§ WORK ORDER
Leave the images out. Give every line below again, precisely.

§ MATERIAL PROVIDED

[Start of Attachment]

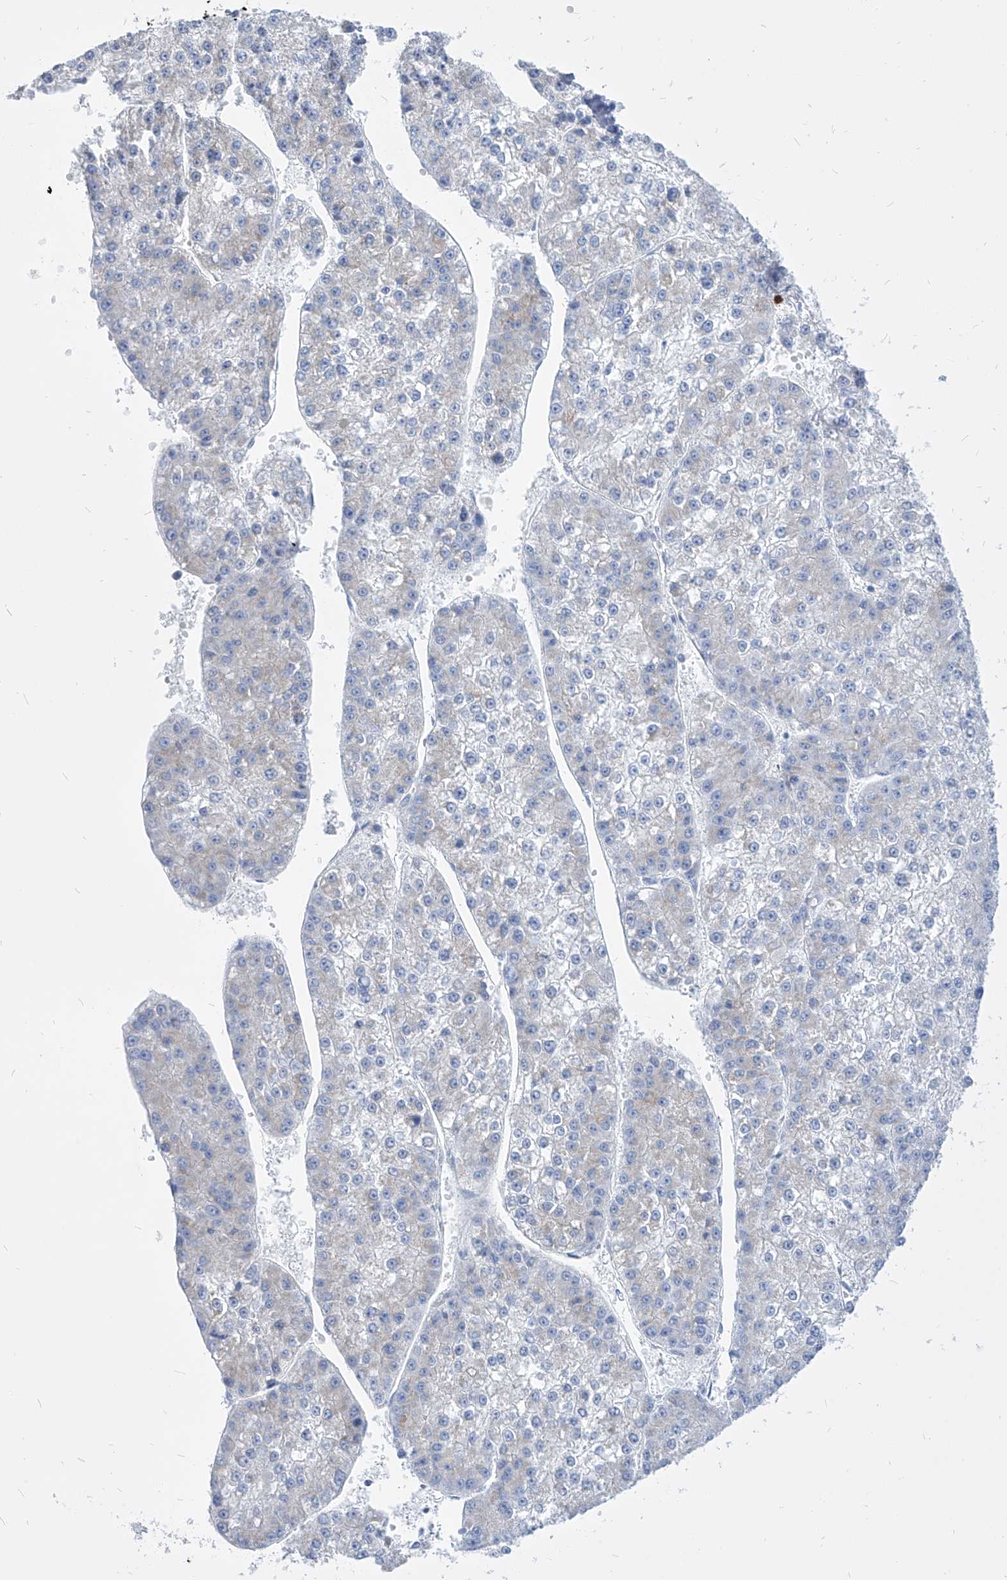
{"staining": {"intensity": "negative", "quantity": "none", "location": "none"}, "tissue": "liver cancer", "cell_type": "Tumor cells", "image_type": "cancer", "snomed": [{"axis": "morphology", "description": "Carcinoma, Hepatocellular, NOS"}, {"axis": "topography", "description": "Liver"}], "caption": "Immunohistochemistry (IHC) of human liver cancer (hepatocellular carcinoma) demonstrates no staining in tumor cells.", "gene": "COQ3", "patient": {"sex": "female", "age": 73}}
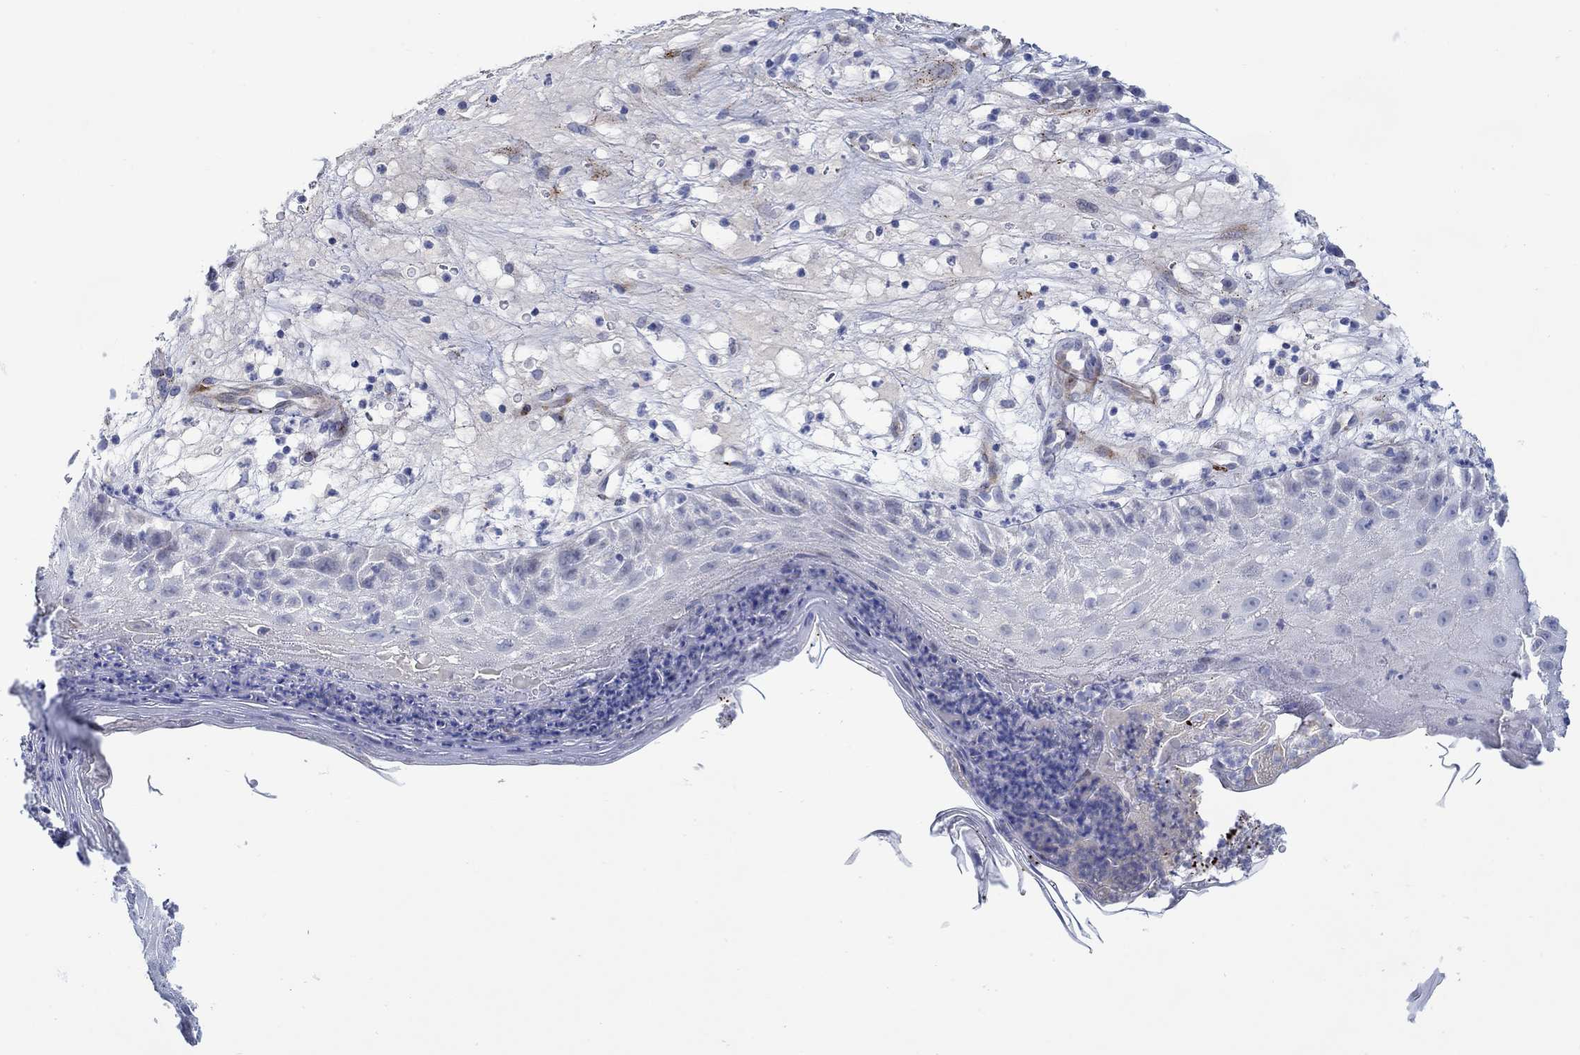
{"staining": {"intensity": "negative", "quantity": "none", "location": "none"}, "tissue": "skin cancer", "cell_type": "Tumor cells", "image_type": "cancer", "snomed": [{"axis": "morphology", "description": "Normal tissue, NOS"}, {"axis": "morphology", "description": "Squamous cell carcinoma, NOS"}, {"axis": "topography", "description": "Skin"}], "caption": "An immunohistochemistry photomicrograph of skin cancer (squamous cell carcinoma) is shown. There is no staining in tumor cells of skin cancer (squamous cell carcinoma). (DAB IHC visualized using brightfield microscopy, high magnification).", "gene": "KSR2", "patient": {"sex": "male", "age": 79}}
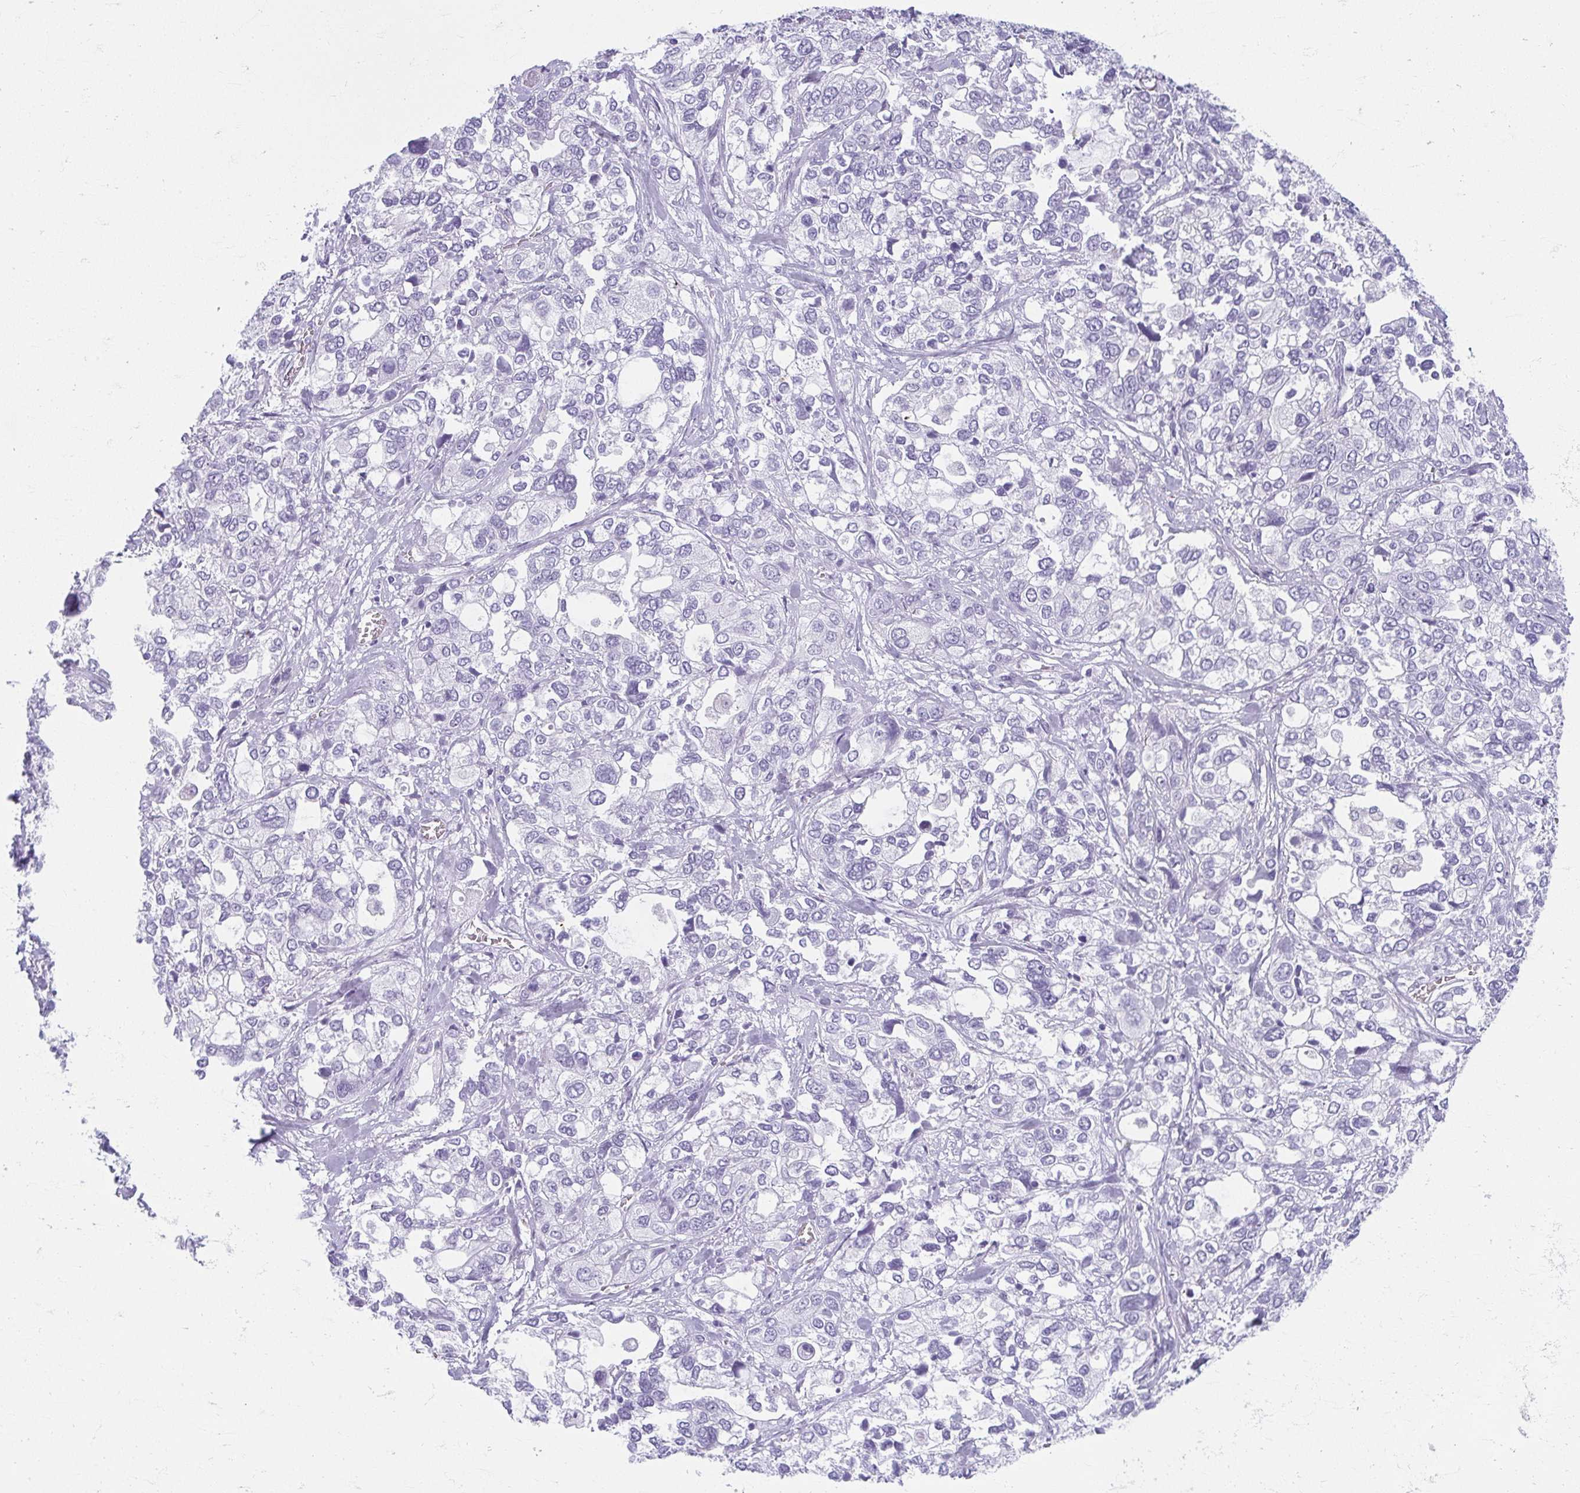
{"staining": {"intensity": "negative", "quantity": "none", "location": "none"}, "tissue": "stomach cancer", "cell_type": "Tumor cells", "image_type": "cancer", "snomed": [{"axis": "morphology", "description": "Adenocarcinoma, NOS"}, {"axis": "topography", "description": "Stomach, upper"}], "caption": "Protein analysis of adenocarcinoma (stomach) displays no significant expression in tumor cells.", "gene": "MOBP", "patient": {"sex": "female", "age": 81}}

[End of Attachment]

§ SOLUTION FOR THIS TASK
{"staining": {"intensity": "negative", "quantity": "none", "location": "none"}, "tissue": "liver cancer", "cell_type": "Tumor cells", "image_type": "cancer", "snomed": [{"axis": "morphology", "description": "Carcinoma, Hepatocellular, NOS"}, {"axis": "topography", "description": "Liver"}], "caption": "Immunohistochemistry (IHC) of human liver cancer (hepatocellular carcinoma) demonstrates no staining in tumor cells.", "gene": "COQ3", "patient": {"sex": "female", "age": 73}}
{"staining": {"intensity": "negative", "quantity": "none", "location": "none"}, "tissue": "skin cancer", "cell_type": "Tumor cells", "image_type": "cancer", "snomed": [{"axis": "morphology", "description": "Normal tissue, NOS"}, {"axis": "morphology", "description": "Squamous cell carcinoma, NOS"}, {"axis": "topography", "description": "Skin"}], "caption": "An immunohistochemistry photomicrograph of skin cancer (squamous cell carcinoma) is shown. There is no staining in tumor cells of skin cancer (squamous cell carcinoma). (DAB IHC visualized using brightfield microscopy, high magnification).", "gene": "KSR2", "patient": {"sex": "male", "age": 79}}
{"staining": {"intensity": "negative", "quantity": "none", "location": "none"}, "tissue": "stomach cancer", "cell_type": "Tumor cells", "image_type": "cancer", "snomed": [{"axis": "morphology", "description": "Adenocarcinoma, NOS"}, {"axis": "topography", "description": "Stomach, upper"}], "caption": "Protein analysis of adenocarcinoma (stomach) displays no significant expression in tumor cells.", "gene": "MOBP", "patient": {"sex": "female", "age": 81}}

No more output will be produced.